IRS Passport Revocation

In 2016, I wrote “Owe the IRS $50,000 in Back Taxes Lose Your Passport.” I believe it is now time to revisit the topic: IRS Passport Revocation. Why the update? First, the amount is no longer $50,000 but $52,000 (as the amount has been adjusted for inflation). Second, the IRS Office of Chief Counsel subsequently issued guidance: Passport Actions Under Section 7345 (CC-2018-005). Third, enough time has passed to see how the Internal Revenue Service and State Department will administer IRC §7345.

Background

In December of 2015, §7345 was added to the Internal Revenue Code. Under the new law the IRS would “certify” taxpayers that owe “seriously delinquent tax debt” to the U.S. Secretary of State for action including passport denial, revocation, or limitation.  A seriously delinquent tax debt is an unpaid, legally enforceable federal tax liability owed by an individual, in excess of $50,000 (adjusted for inflation), which has been assessed, and a notice of federal tax lien has been filed, with all administrative rights being exhausted or a tax levy issued.

NOTE: the $50,000 threshold amount includes interest and penalty.

Statutory Exceptions: §7345(b)(2) includes exceptions that a tax debt being paid via an IRS agreement (i.e. an Installment Agreement, or an Offer in Compromise) will not be considered “seriously delinquent tax debt.” Additionally, if collection is suspended for the tax debt at issue (i.e. taxpayer requested either a CDP hearing or Innocent-Spouse Relief) then taxpayer will not be subject to certification.

Administrative Exclusions: Additionally, the IRS has discretion to exclude categories of tax debt from certification even if the debt meets the criteria of seriously delinquent tax debt under §7345.  The following tax debts are administratively excluded from certification: 

  • Debt that is determined to be currently not collectible (CNC) due to hardship
  • Debt that resulted from identity theft
  • Taxpayers in a Disaster Zone
  • Debt of a taxpayer in bankruptcy
  • Debt of a deceased taxpayer
  • Debt that is included in a pending Offer in Compromise
  • Debt that is included in a pending Installment Agreement 

Current State Department Passport Revocation Policy

The State Department has chosen NOT to revoke passports of taxpayers that have been certified.  Instead, the State Department will not issue or renew a passport to a certified individual.  Keep in mind that the State Department is authorized and within its power to revoke previously issued passports belonging to certified individuals. However, the State Department is content (for now) simply not issuing or renewing passports to these individuals. 

Interpretation: I believe this is good policy as revoking passports would be very unpopular.  Alternatively, a U.S. Passport is valid for 10 years from date issued before expiring and needing to be renewed.  At this time a certified individual applying for or renewing a passport will be forced to deal with his or her outstanding taxes.

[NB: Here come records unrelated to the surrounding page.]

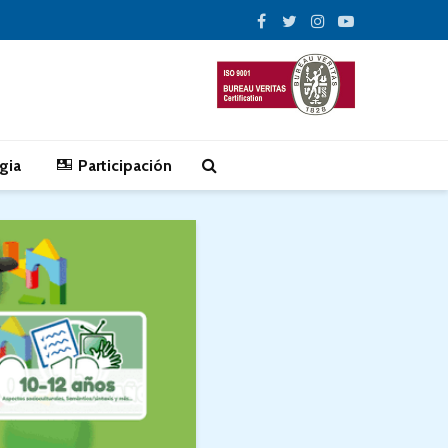
gia
Participación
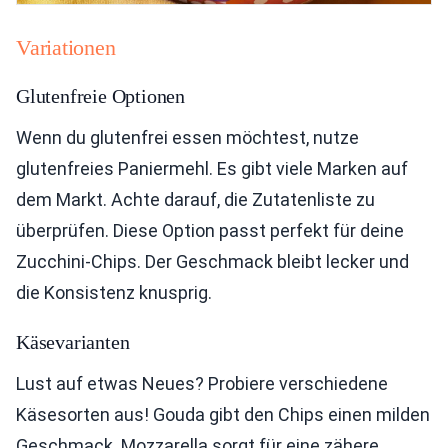
Variationen
Glutenfreie Optionen
Wenn du glutenfrei essen möchtest, nutze
glutenfreies Paniermehl. Es gibt viele Marken auf
dem Markt. Achte darauf, die Zutatenliste zu
überprüfen. Diese Option passt perfekt für deine
Zucchini-Chips. Der Geschmack bleibt lecker und
die Konsistenz knusprig.
Käsevarianten
Lust auf etwas Neues? Probiere verschiedene
Käsesorten aus! Gouda gibt den Chips einen milden
Geschmack. Mozzarella sorgt für eine zähere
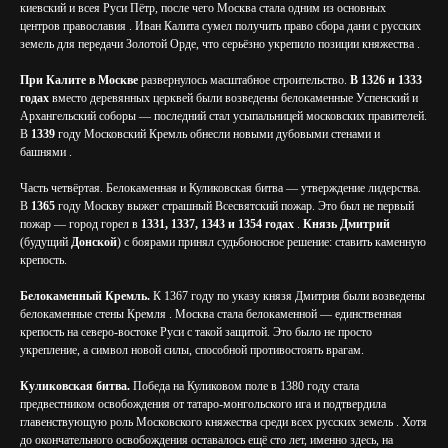
киевский и всея Руси Пётр, после чего Москва стала одним из основных
центров православия . Иван Калита сумел получить право сбора дани с русских
земель для передачи Золотой Орде, что серьёзно укрепило позиции княжества .
При Калите в Москве
развернулось масштабное строительство.
В 1326 и 1333
годах
вместо деревянных церквей были возведены белокаменные Успенский и
Архангельский соборы — последний стал усыпальницей московских правителей.
В
1339
году Московский Кремль обнесли новыми дубовыми стенами и
башнями .
Часть четвёртая. Белокаменная и Куликовская битва — утверждение лидерства.
В
1365
году Москву выжег страшный Всесвятский пожар. Это был не первый
пожар — город горел в
1331, 1337, 1343 и 1354 годах
.
Князь Дмитрий
(будущий
Донской
) с боярами принял судьбоносное решение: ставить каменную
крепость.
Белокаменный Кремль.
К 1367 году по указу князя Дмитрия были возведены
белокаменные стены Кремля . Москва стала белокаменной — единственная
крепость на северо-востоке Руси с такой защитой. Это было не просто
укрепление, а символ новой силы, способной противостоять врагам.
Куликовская битва.
Победа на Куликовом поле в 1380 году стала
предвестником освобождения от татаро-монгольского ига и подтвердила
главенствующую роль Московского княжества среди всех русских земель . Хотя
до окончательного освобождения оставалось ещё сто лет, именно здесь, на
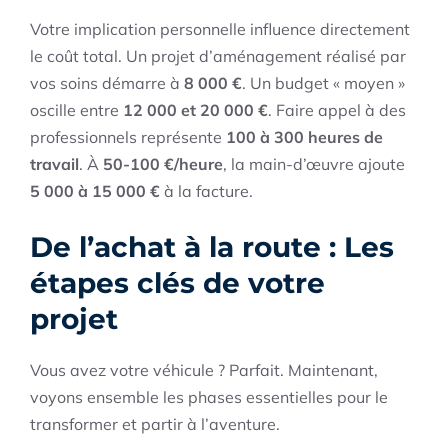
Votre implication personnelle influence directement
le coût total. Un projet d’aménagement réalisé par
vos soins démarre à
8 000 €
. Un budget « moyen »
oscille entre
12 000 et 20 000 €
. Faire appel à des
professionnels représente
100 à 300 heures de
travail
. À
50-100 €/heure
, la main-d’œuvre ajoute
5 000 à 15 000 €
à la facture.
De l’achat à la route : Les
étapes clés de votre
projet
Vous avez votre véhicule ? Parfait. Maintenant,
voyons ensemble les phases essentielles pour le
transformer et partir à l’aventure.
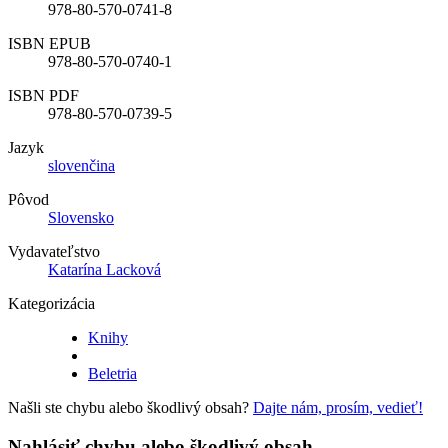
978-80-570-0741-8
ISBN EPUB
978-80-570-0740-1
ISBN PDF
978-80-570-0739-5
Jazyk
slovenčina
Pôvod
Slovensko
Vydavateľstvo
Katarína Lacková
Kategorizácia
Knihy
Beletria
Našli ste chybu alebo škodlivý obsah?
Dajte nám, prosím, vedieť!
Nahlásiť chybu alebo škodlivý obsah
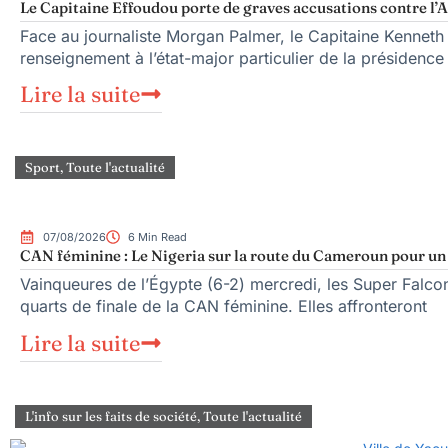
Le Capitaine Effoudou porte de graves accusations contre l’A
Face au journaliste Morgan Palmer, le Capitaine Kenneth
renseignement à l’état-major particulier de la présiden
Lire la suite
Sport
,
Toute l'actualité
07/08/2026
6 Min Read
CAN féminine : Le Nigeria sur la route du Cameroun pour un q
Vainqueures de l’Égypte (6-2) mercredi, les Super Falcons
quarts de finale de la CAN féminine. Elles affronteront
Lire la suite
L'info sur les faits de société
,
Toute l'actualité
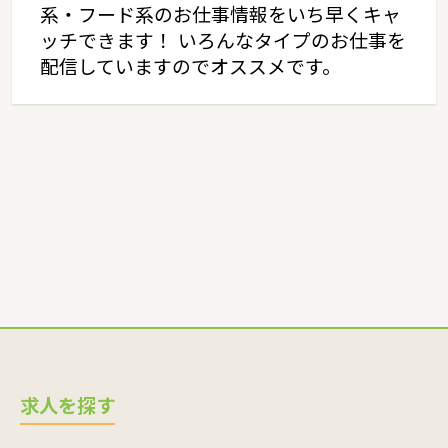
系・フード系のお仕事情報をいち早くキャ
ッチできます！ いろんなタイプのお仕事を
配信していますのでオススメです。
求人を探す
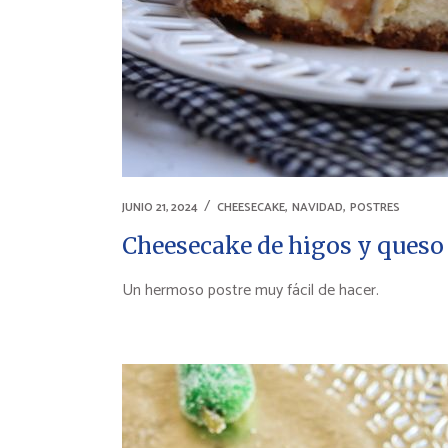
,
,
JUNIO 21, 2024
CHEESECAKE
NAVIDAD
POSTRES
Cheesecake de higos y queso
Un hermoso postre muy fácil de hacer.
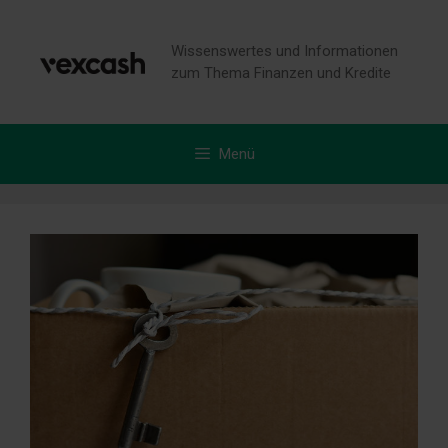
Zum
Inhalt
Wissenswertes und Informationen
springen
zum Thema Finanzen und Kredite
Menü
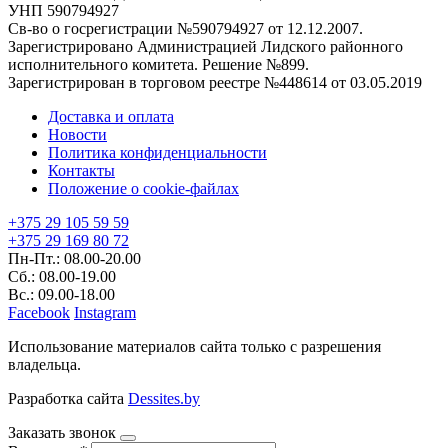
УНП 590794927
Св-во о госрегистрации №590794927 от 12.12.2007.
Зарегистрировано Администрацией Лидского районного
исполнительного комитета. Решение №899.
Зарегистрирован в торговом реестре №448614 от 03.05.2019
Доставка и оплата
Новости
Политика конфиденциальности
Контакты
Положение о cookie-файлах
+375 29 105 59 59
+375 29 169 80 72
Пн-Пт.: 08.00-20.00
Сб.: 08.00-19.00
Вс.: 09.00-18.00
Facebook
Instagram
Использование материалов сайта только с разрешения
владельца.
Разработка сайта
Dessites.by
Заказать звонок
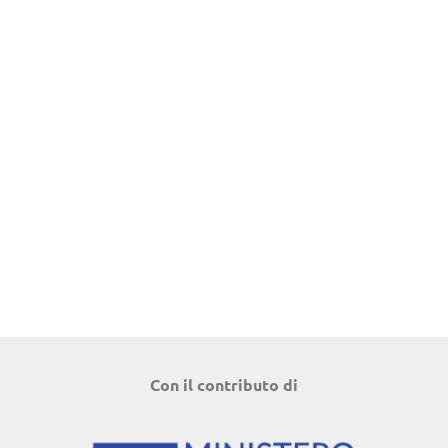
Con il contributo di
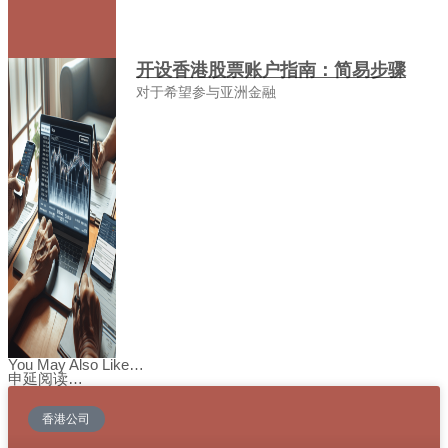
开设香港股票账户指南：简易步骤
对于希望参与亚洲金融
You May Also Like…
申延阅读…
香港公司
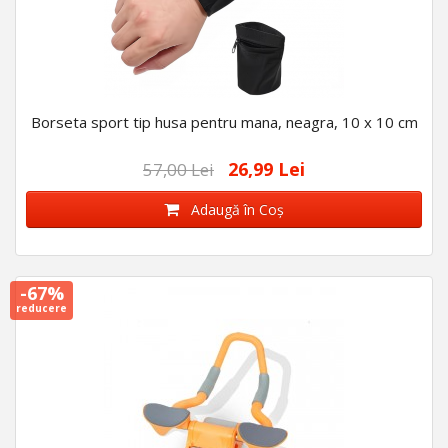
Borseta sport tip husa pentru mana, neagra, 10 x 10 cm
26,99 Lei
57,00 Lei
Adaugă în Coş
-67%
reducere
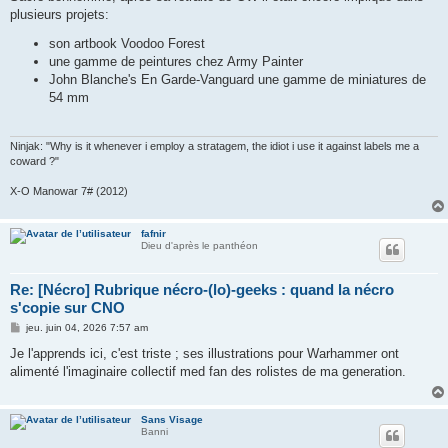
s
plusieurs projets:
a
g
son artbook Voodoo Forest
e
une gamme de peintures chez Army Painter
John Blanche's En Garde-Vanguard une gamme de miniatures de
54 mm
Ninjak: "Why is it whenever i employ a stratagem, the idiot i use it against labels me a
coward ?"
X-O Manowar 7# (2012)
fafnir
Dieu d'après le panthéon
Re: [Nécro] Rubrique nécro-(lo)-geeks : quand la nécro
s'copie sur CNO
M
jeu. juin 04, 2026 7:57 am
e
s
Je l'apprends ici, c'est triste ; ses illustrations pour Warhammer ont
s
alimenté l'imaginaire collectif med fan des rolistes de ma generation.
a
g
e
Sans Visage
Banni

The IRS Certification Process

According to IRS Chief Counsel Notice CC-2018-055 the service will rely on automated systems (computers) to identify taxpayers with unpaid assessed tax liability that are not statutorily excepted or administratively excluded from certification.

The SBSE Commissioner will certify that these identified individuals each have a seriously delinquent tax debt.  The IRS will submit list of newly certified individuals to the State Department, and notify these individuals by mail of certification.

Notice CP508C will be mailed regular mail informing the taxpayer in writing that they have been certified to the State Department as having seriously delinquent tax debt; and if taxpayer applies for a passport or passport renewal, the State Department will deny application or renewal.

IRS Notice CP508C

If you receive a CP508C notice you should carefully review the notice to determine the tax assessed is correct and falls into the seriously delinquent tax debt category (i.e. not statutory or administratively exempted). If the tax is not in dispute you should take steps to resolve the tax debt by paying the amount in full (if possible) or entering into an alternative payment arrangement with the IRS. Once done, the IRS will reverse the certification, notify the State Department, and mail Notice CP508R to the taxpayer.

Conclusion

Passport Revocation is an effective tool to get taxpayers with outstanding tax liabilities to enter into Installment Agreements. Similarly, New York State has been very successful in collecting unpaid taxes by suspending driver licenses of taxpayers that owe $10,000 or more in back taxes. I am confident in saying the IRS Passport & NYS Driver’s License Suspension Program are here to stay.  Why?  Because they are extremely effective.